** MATERIALS PROVIDED follows **

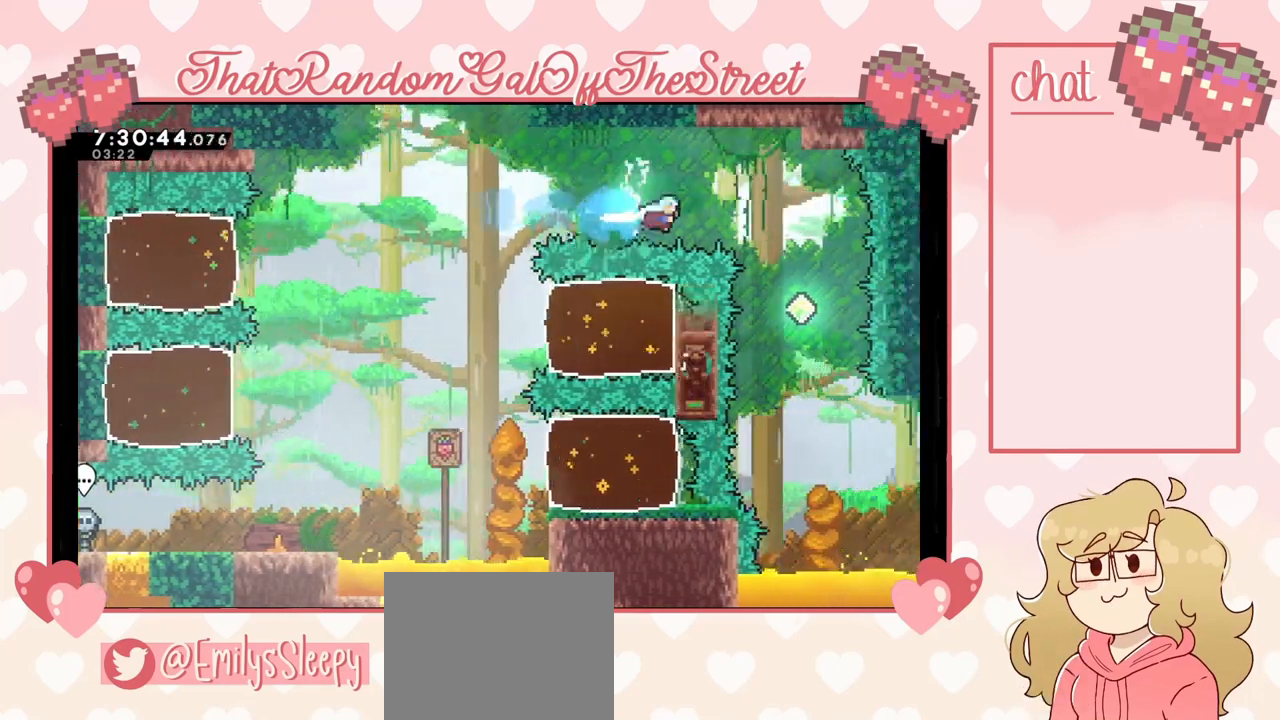
{"buttons": [], "left_stick": "center", "right_stick": "center", "events": [[67, "X", "up"], [267, "left_stick", "center"]]}
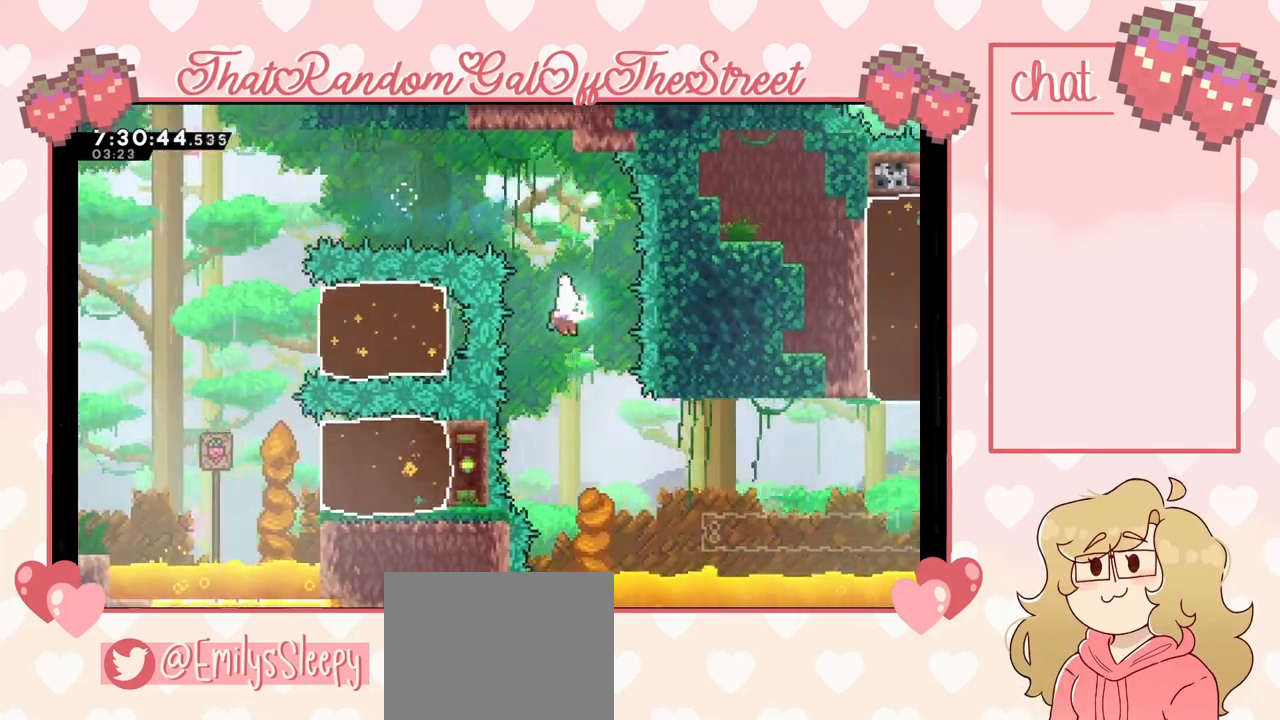
{"buttons": ["X"], "left_stick": "right", "right_stick": "center", "events": [[133, "left_stick", "right"], [367, "X", "down"]]}
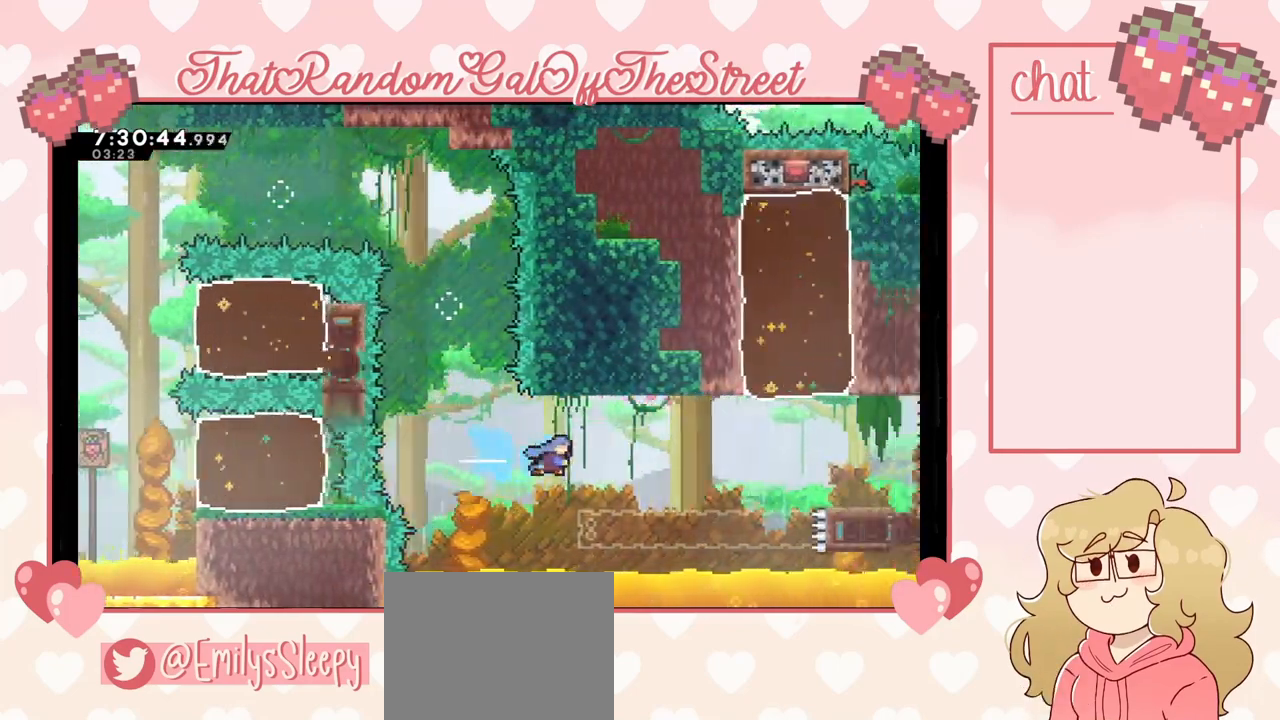
{"buttons": [], "left_stick": "center", "right_stick": "center", "events": [[67, "X", "up"], [233, "left_stick", "center"]]}
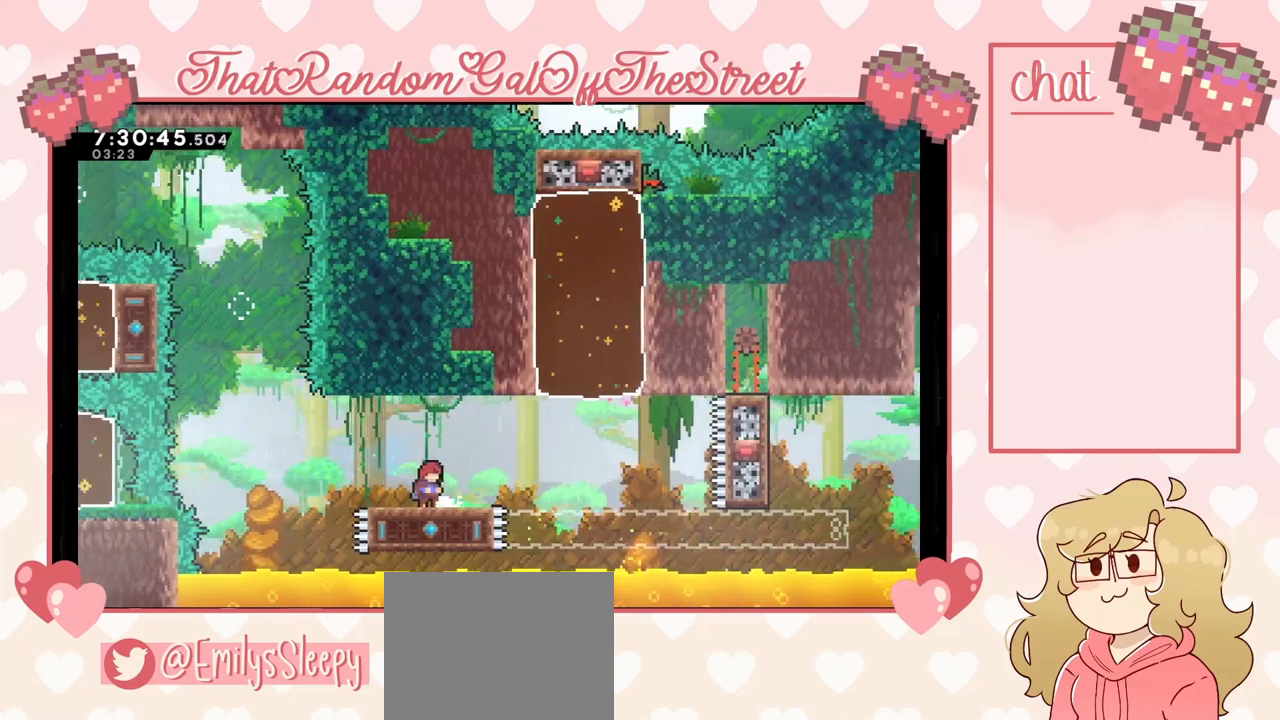
{"buttons": [], "left_stick": "center", "right_stick": "center", "events": []}
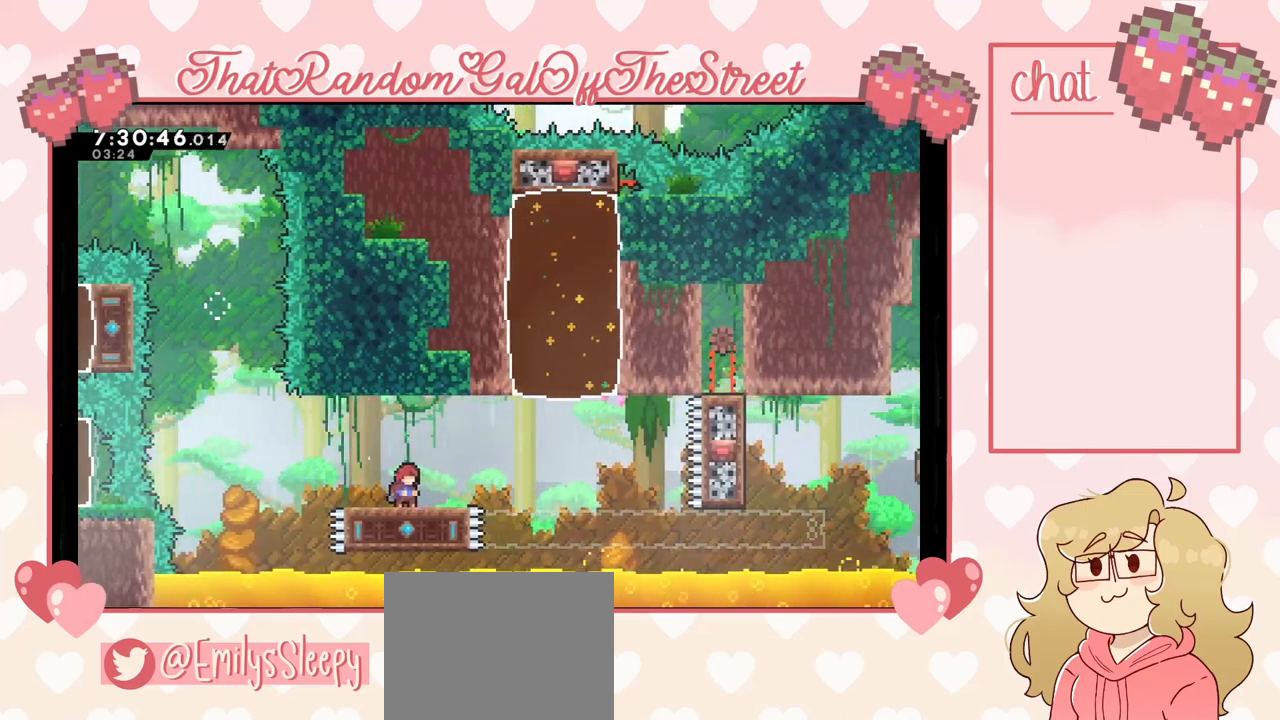
{"buttons": [], "left_stick": "center", "right_stick": "center", "events": []}
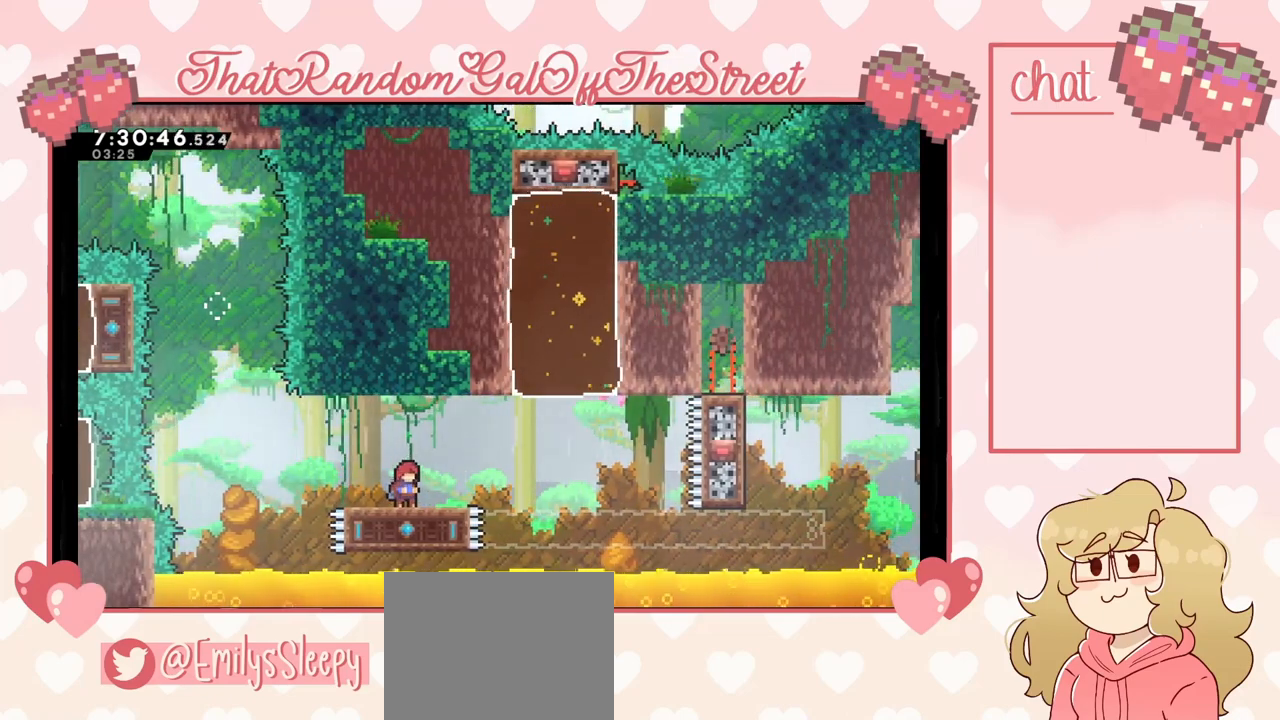
{"buttons": [], "left_stick": "right", "right_stick": "center", "events": [[433, "left_stick", "right"]]}
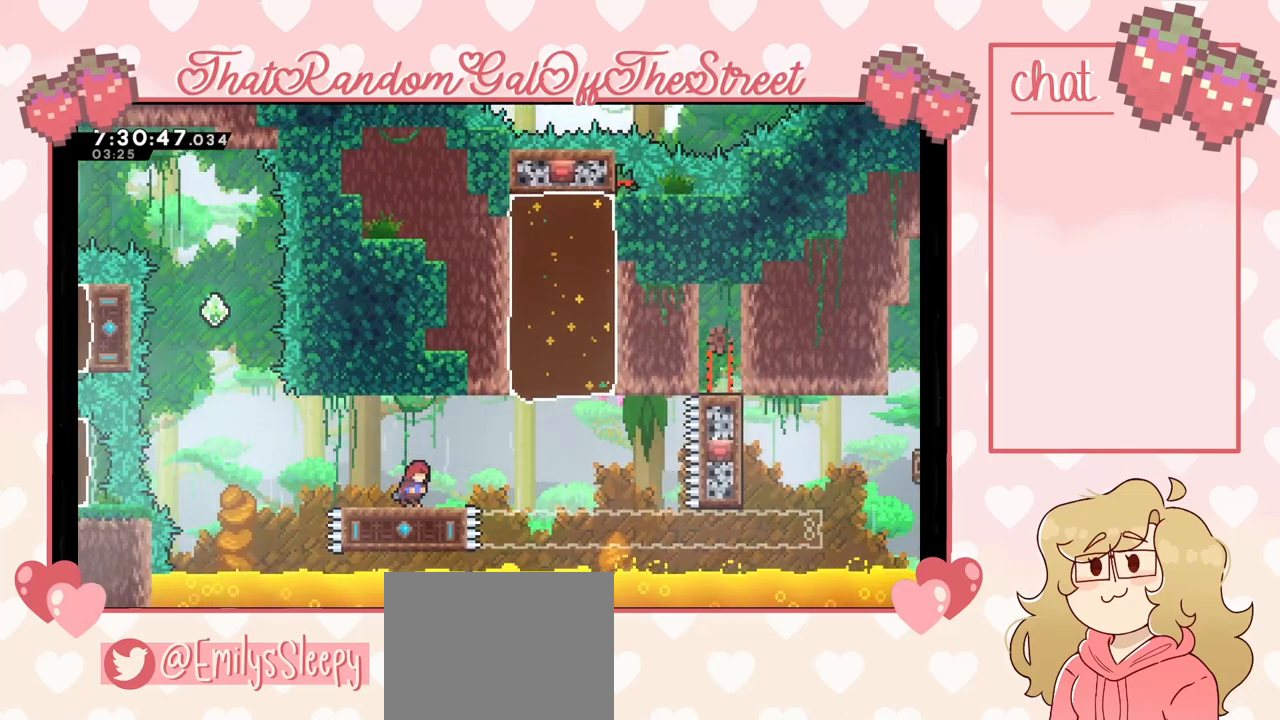
{"buttons": [], "left_stick": "center", "right_stick": "center", "events": [[100, "left_stick", "center"]]}
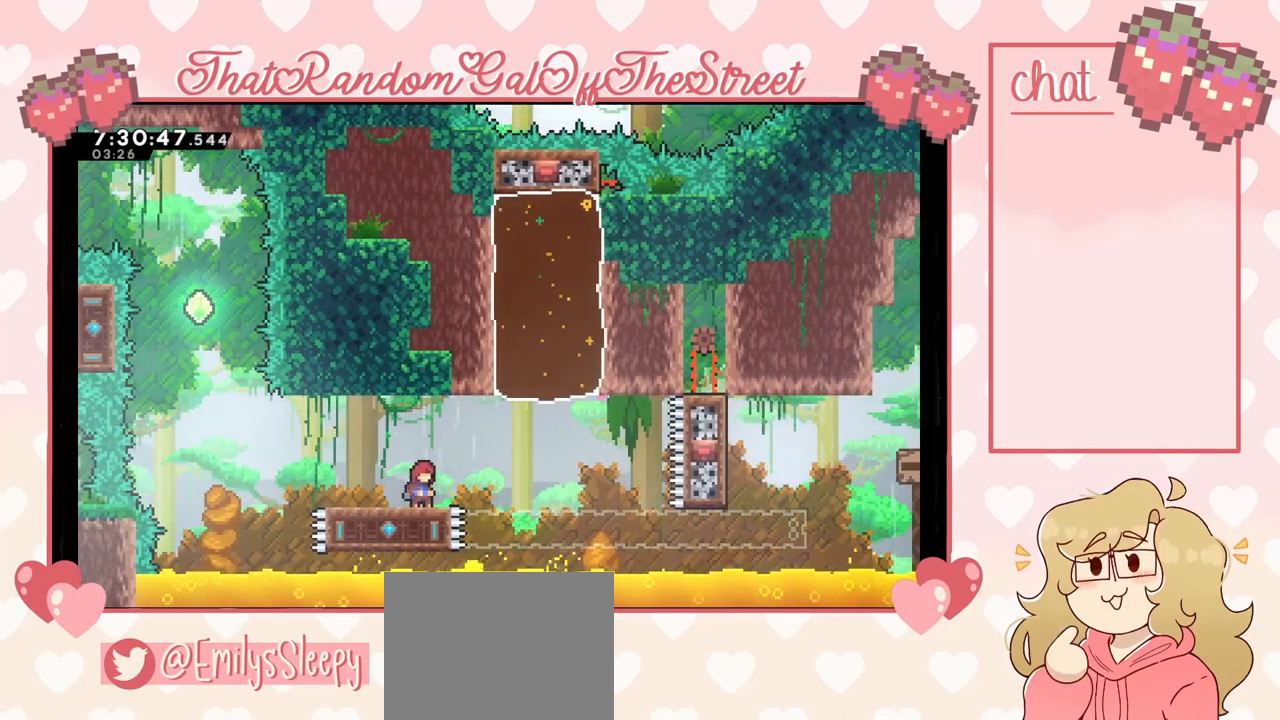
{"buttons": [], "left_stick": "right", "right_stick": "center", "events": [[467, "left_stick", "right"]]}
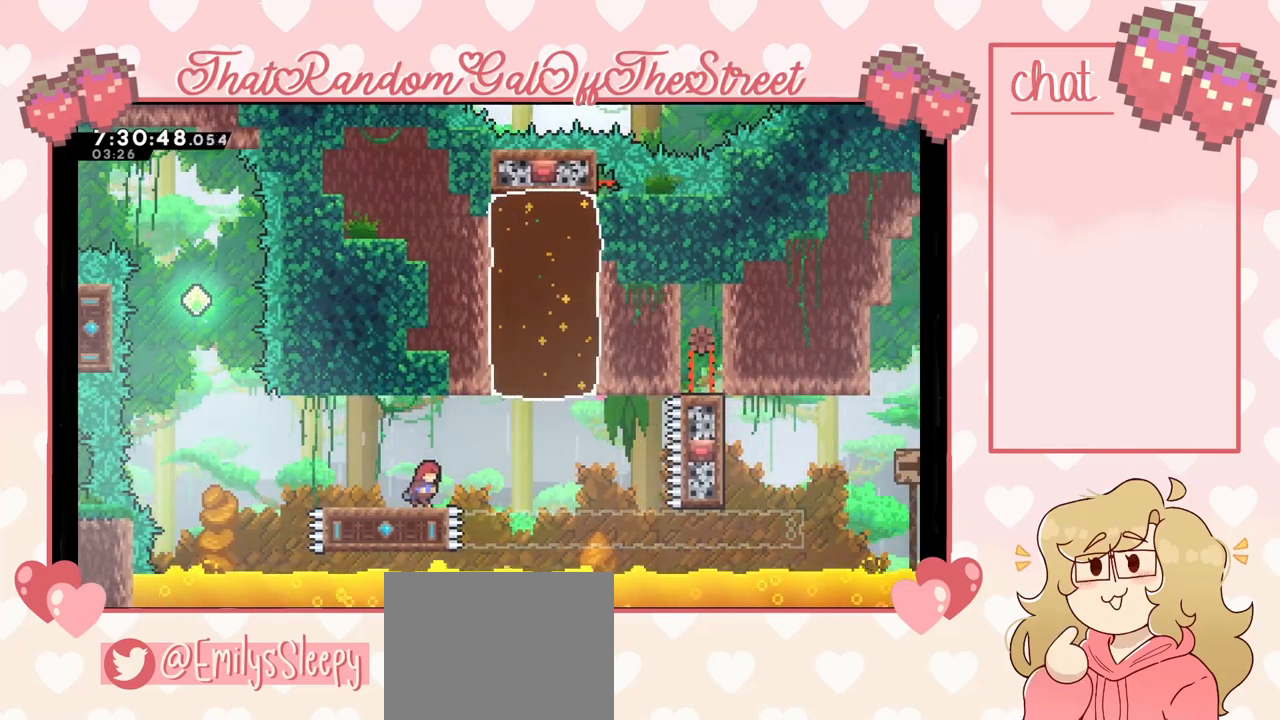
{"buttons": ["A"], "left_stick": "right", "right_stick": "center", "events": [[100, "left_stick", "center"], [367, "left_stick", "right"], [467, "A", "down"]]}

** End of MATERIALS PROVIDED **

== TRY IT ==
Leave out the pictures, and write out all the remaining data above exactly.

== SOLUTION FOR THIS EXERCISE ==
{"buttons": [], "left_stick": "center", "right_stick": "center", "events": [[67, "X", "up"], [267, "left_stick", "center"]]}
{"buttons": ["X"], "left_stick": "right", "right_stick": "center", "events": [[133, "left_stick", "right"], [367, "X", "down"]]}
{"buttons": [], "left_stick": "center", "right_stick": "center", "events": [[67, "X", "up"], [233, "left_stick", "center"]]}
{"buttons": [], "left_stick": "center", "right_stick": "center", "events": []}
{"buttons": [], "left_stick": "center", "right_stick": "center", "events": []}
{"buttons": [], "left_stick": "right", "right_stick": "center", "events": [[433, "left_stick", "right"]]}
{"buttons": [], "left_stick": "center", "right_stick": "center", "events": [[100, "left_stick", "center"]]}
{"buttons": [], "left_stick": "right", "right_stick": "center", "events": [[467, "left_stick", "right"]]}
{"buttons": ["A"], "left_stick": "right", "right_stick": "center", "events": [[100, "left_stick", "center"], [367, "left_stick", "right"], [467, "A", "down"]]}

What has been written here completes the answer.